• _Available records_:
━━━

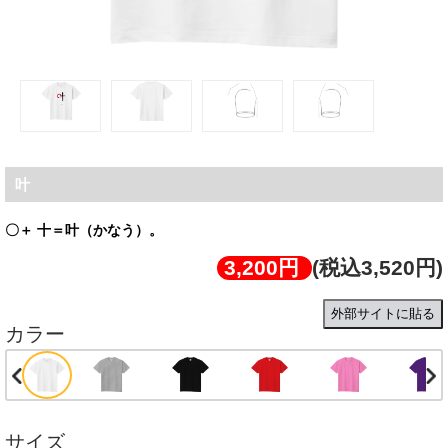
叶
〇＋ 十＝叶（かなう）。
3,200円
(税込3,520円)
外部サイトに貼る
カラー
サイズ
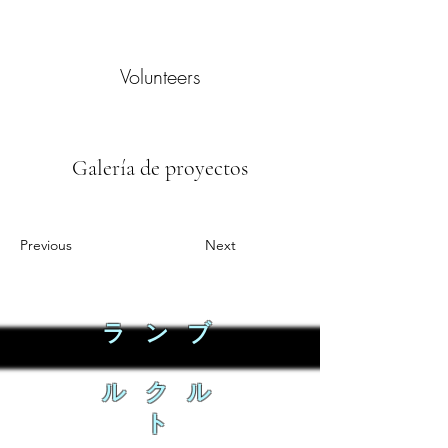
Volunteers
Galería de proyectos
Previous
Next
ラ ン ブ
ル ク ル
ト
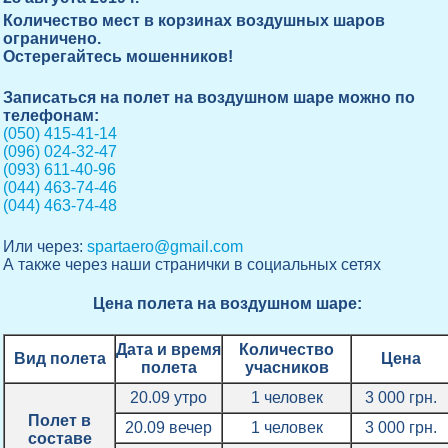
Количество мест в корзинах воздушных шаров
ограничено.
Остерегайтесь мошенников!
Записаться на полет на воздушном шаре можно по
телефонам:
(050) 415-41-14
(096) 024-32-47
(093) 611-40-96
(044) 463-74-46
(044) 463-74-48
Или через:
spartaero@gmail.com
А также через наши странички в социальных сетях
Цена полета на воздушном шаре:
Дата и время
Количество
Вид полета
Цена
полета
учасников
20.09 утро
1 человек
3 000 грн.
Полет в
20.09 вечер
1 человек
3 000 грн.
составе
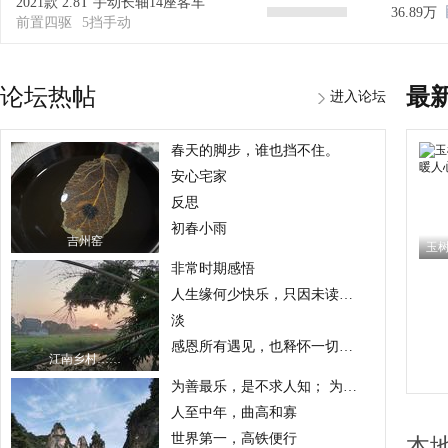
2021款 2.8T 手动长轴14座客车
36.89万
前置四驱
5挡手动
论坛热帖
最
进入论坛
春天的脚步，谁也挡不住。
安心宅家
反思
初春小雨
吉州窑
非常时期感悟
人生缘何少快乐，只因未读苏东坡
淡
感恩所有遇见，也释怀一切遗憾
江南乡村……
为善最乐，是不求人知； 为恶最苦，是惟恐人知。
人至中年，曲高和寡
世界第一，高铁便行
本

━━━

• _Directions_: The data above must be written out again without alteration, and the pictures in them must be excluded.

• _Solution to this exercise_:
叶
〇＋ 十＝叶（かなう）。
3,200円
(税込3,520円)
外部サイトに貼る
カラー
サイズ
Volunteers
Galería de proyectos
Previous
Next
ラ ン ブ
ル ク ル
ト
Количество мест в корзинах воздушных шаров
ограничено.
Остерегайтесь мошенников!
Записаться на полет на воздушном шаре можно по
телефонам:
(050) 415-41-14
(096) 024-32-47
(093) 611-40-96
(044) 463-74-46
(044) 463-74-48
Или через:
spartaero@gmail.com
А также через наши странички в социальных сетях
Цена полета на воздушном шаре:
Дата и время
Количество
Вид полета
Цена
полета
учасников
20.09 утро
1 человек
3 000 грн.
Полет в
20.09 вечер
1 человек
3 000 грн.
составе
2021款 2.8T 手动长轴14座客车
36.89万
前置四驱
5挡手动
论坛热帖
最
进入论坛
春天的脚步，谁也挡不住。
安心宅家
反思
初春小雨
吉州窑
非常时期感悟
人生缘何少快乐，只因未读苏东坡
淡
感恩所有遇见，也释怀一切遗憾
江南乡村……
为善最乐，是不求人知； 为恶最苦，是惟恐人知。
人至中年，曲高和寡
世界第一，高铁便行
本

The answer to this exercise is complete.